Controlling speculation step toward preventing artificial manipulation of oil prices
StoryThe Metropolitan King County Councilmember today unanimously adopted a motion introduced by Julia Patterson urging the County Council to support the efforts of U.S. Senator Maria Cantwell in reducing the cost of gas for King county drivers.
The motion calls on the Commodity Futures Trading Commission (CFTC), an independent Federal agency mandated to regulate futures and commodities markets, to implement its power to control and prosecute investors “speculating on oil prices.” This speculation drives up the price of gas and products dependent on gas prices, like public buses, in King County.
The investors manipulate oil prices by buying large amounts of future oil, called oil futures, “betting” that the price of oil will rise in the future. By purchasing this oil, the speculators shrink the overall oil supply. This causes oil prices to rise artificially even though there is not a true shortage of supply, creating huge profits for investors, but making the cost of oil to all of consumers much higher than the true price of oil.

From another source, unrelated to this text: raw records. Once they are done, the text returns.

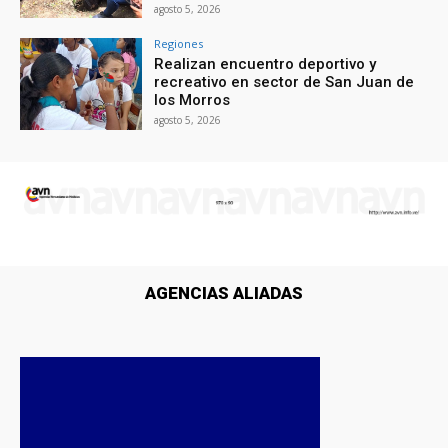
agosto 5, 2026
Regiones
Realizan encuentro deportivo y
recreativo en sector de San Juan de
los Morros
agosto 5, 2026
AGENCIAS ALIADAS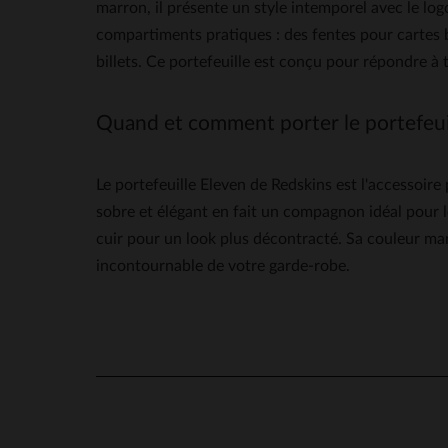
marron, il présente un style intemporel avec le logo
compartiments pratiques : des fentes pour cartes
billets. Ce portefeuille est conçu pour répondre à
Quand et comment porter le portefeuil
Le portefeuille Eleven de Redskins est l'accessoir
sobre et élégant en fait un compagnon idéal pour 
cuir pour un look plus décontracté. Sa couleur mar
incontournable de votre garde-robe.
5
/
5
Basé sur
1
avis soumis à un
contrôle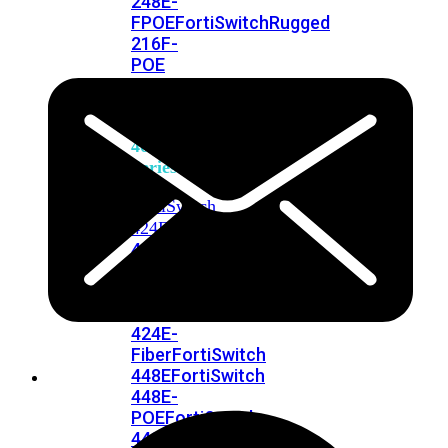
248E-
FPOE
FortiSwitchRugged
216F-
POE
FortiSwitch
400
Series
FortiSwitch
FortiSwitch
424E
424E-
POE
FortiSwitch
424E-
FPOE
FortiSwitch
424E-
Fiber
FortiSwitch
448E
FortiSwitch
448E-
POE
FortiSwitch
448E-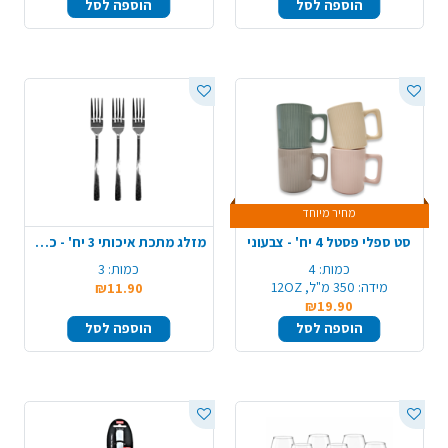
הוספה לסל
הוספה לסל
מחיר מיוחד
סט ספלי פסטל 4 יח' - צבעוני
מזלג מתכת איכותי 3 יח' - כסף
כמות:
4
כמות:
3
מידה:
350 מ"ל, 12OZ
₪11.90
₪19.90
הוספה לסל
הוספה לסל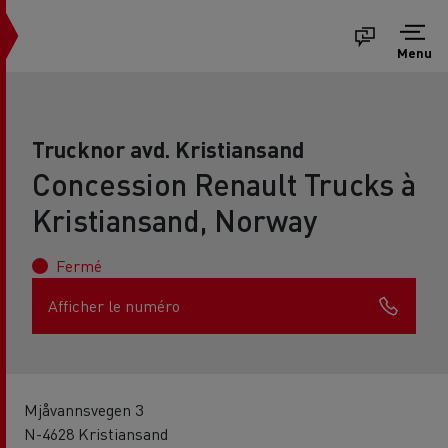
Menu
Trucknor avd. Kristiansand
Concession Renault Trucks à
Kristiansand, Norway
Fermé
Afficher le numéro
Mjåvannsvegen 3
N-4628 Kristiansand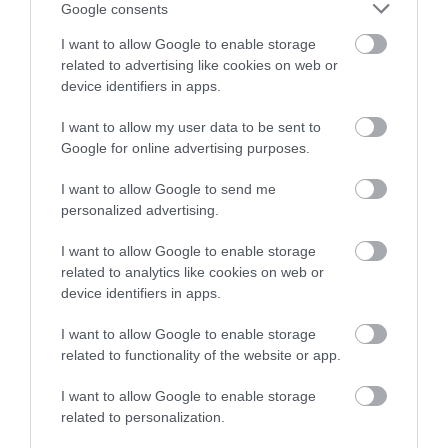
Így emelkedett a hazai vállalati középvezetők bére
Google consents
I want to allow Google to enable storage
Több mint 60 hazai vállalat mintegy 800 középvezetőjének
related to advertising like cookies on web or
béradatait vizsgálta meg az RSM Hungary. A 800 ezer és 1,2
device identifiers in apps.
millió forint közötti havi bruttó fizetési sávban dolgozó
alkalmazottak esetében a…
I want to allow my user data to be sent to
Google for online advertising purposes.
I want to allow Google to send me
personalized advertising.
I want to allow Google to enable storage
related to analytics like cookies on web or
device identifiers in apps.
I want to allow Google to enable storage
related to functionality of the website or app.
I want to allow Google to enable storage
related to personalization.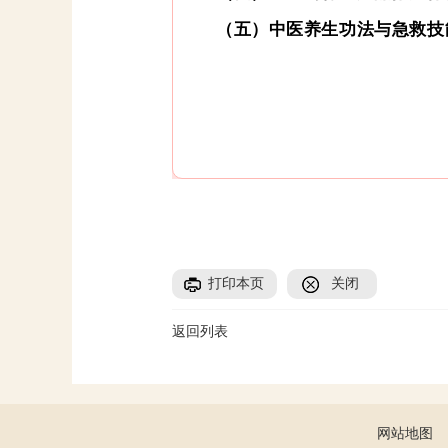
（五）
中医养生功法与急救技
打印本页
关闭
返回列表
网站地图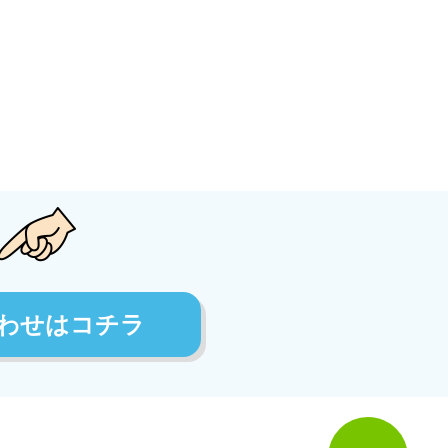
わせはコチラ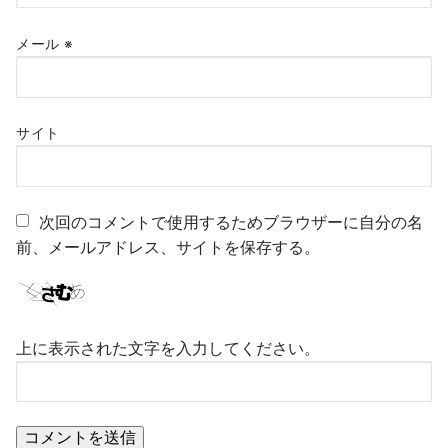
メール
※
サイト
次回のコメントで使用するためブラウザーに自分の名
前、メールアドレス、サイトを保存する。
上に表示された文字を入力してください。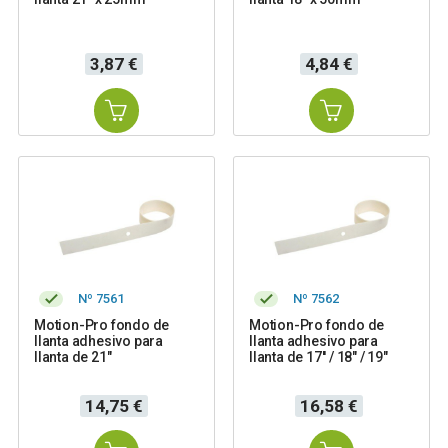
Precio
Precio
3,87 €
4,84 €
Nº 7561
Nº 7562
Motion-Pro fondo de
Motion-Pro fondo de
llanta adhesivo para
llanta adhesivo para
llanta de 21"
llanta de 17'' / 18" / 19"
Precio
Precio
14,75 €
16,58 €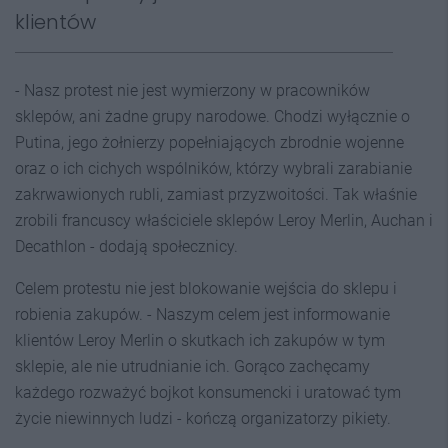
klientów
- Nasz protest nie jest wymierzony w pracowników
sklepów, ani żadne grupy narodowe. Chodzi wyłącznie o
Putina, jego żołnierzy popełniających zbrodnie wojenne
oraz o ich cichych wspólników, którzy wybrali zarabianie
zakrwawionych rubli, zamiast przyzwoitości. Tak właśnie
zrobili francuscy właściciele sklepów Leroy Merlin, Auchan i
Decathlon - dodają społecznicy.
Celem protestu nie jest blokowanie wejścia do sklepu i
robienia zakupów. - Naszym celem jest informowanie
klientów Leroy Merlin o skutkach ich zakupów w tym
sklepie, ale nie utrudnianie ich. Gorąco zachęcamy
każdego rozważyć bojkot konsumencki i uratować tym
życie niewinnych ludzi - kończą organizatorzy pikiety.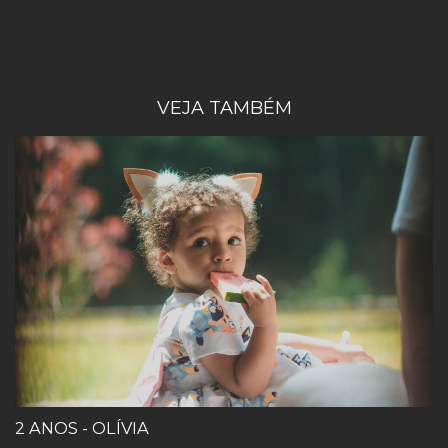
VEJA TAMBÉM
2 ANOS - OLÍVIA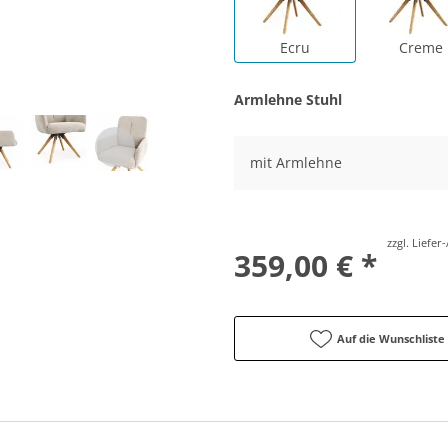
Ecru
Creme
Armlehne Stuhl
mit Armlehne
zzgl. Liefe
359,00 € *
Auf die Wunschliste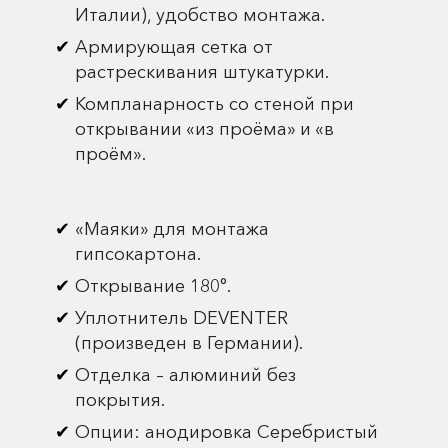
Италии), удобство монтажа.
Армирующая сетка от
растрескивания штукатурки.
Компланарность со стеной при
открывании «из проёма» и «в
проём».
«Маяки» для монтажа
гипсокартона.
Открывание 180°.
Уплотнитель DEVENTER
(произведен в Германии).
Отделка – алюминий без
покрытия.
Опции: анодировка Серебристый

While there are businesses which need to purchase oil futures, like airline companies and public transit systems so they can predict their future costs, speculators in the oil market have no true need for the product. Therefore, they are adding no true value to the economy, while hurting the American public who are dependent on oil.
Councilmember Patterson introduced this motion to help protect King County consumers -- including families, businesses, and governments -- from paying artificially high oil prices resulting from manipulated oil prices.
“Oil speculation is causing oil prices to rise artificially even though there is not a true shortage of supply,” said Patterson. “Today this market is based upon fear and manipulation, not on supply and demand.”
“In an economy that is struggling to recover, small shifts can have a major impact on everyone,” said Council Chair Larry Gossett. “The spike we have seen in gas prices has impacted everyone, but those with the least have borne the brunt of the increase. This effort to reign in oil speculation will put money back in people’s pockets.”
As part of the Dodd-Frank Wall Street Reform and Consumer Protection Act, championed by Washington Senator Maria Cantwell, the CFTC was required to implement rules capping the size of speculator’s investments in oil futures markets within 6 months of the July 21, 2010 enactment. However, more than one-year after enactment, the CFTC has yet to enact rules to curb excessive speculation. Financial institutions continue to bet on oil futures and manipulate oil markets.
At a May 12, 2011 Senate Finance Committee meeting, the Chairman and Chief Executive Officer of Exxon Mobil, under questioning by Washington Senator Maria Cantwell, testified that the real cost of oil should be $60 to $70 per barrel.
A barrel of oil on that day was trading at $98, 33 percent higher than the price would be if oil were based on the actual value of $65 per barrel.
“Oil speculation on Wall Street continues to run rampant while American consumers foot the bill at the gas pump. King County and other communities around the country recognize that we need to crack down on the excessive speculation that is artificially driving up gas prices,” said Cantwell. “The CFTC has the power to do this right now by aggressively implementing long-overdue limits in oil market speculation. It is high time the CFTC get this job done and start providing price relief to families and small businesses in Washington state and across the country.”
“Right now, consumers are paying one-third more for gas than they should. The rising prices have hit pocketbooks hard for those in King County this summer,” said Patterson. “What people don’t realize is that the Federal government has the power to immediately lower the costs of gas for consumers at a time when every penny counts.”
Between Memorial Day and Labor Day, Washingtonians purchased an estimated 750 million gallons of gasoline at record prices. By Labor Day, the national average gas price was $3.63 per gallon, $1.00 per gallon higher than in 2010, despite no decrease in supply or increase in demand. Washington families and businesses are paying millions more without any apparent correlation to the economies of supply and demand.
Fuel prices are also a major cost for transit systems across the U.S. King County estimates it spent $90 million on fuel this summer, as well as facing deficits of $60 million per year over the next four years, compared to the cost of maintaining current levels of service. King County Metro estimates it will spend $160 million on fuel over that same time frame. If fuel prices were based upon actual demand, instead of prices that were speculated on, the Transit system would expect savings of approximately $53 million on their fuel costs. This would allow the county to avoid making cuts of 530,000 hours of service per year, 88 percent of the total projected cuts to bus service.
The CFTC is scheduled to vote on a final position limit rule this fall.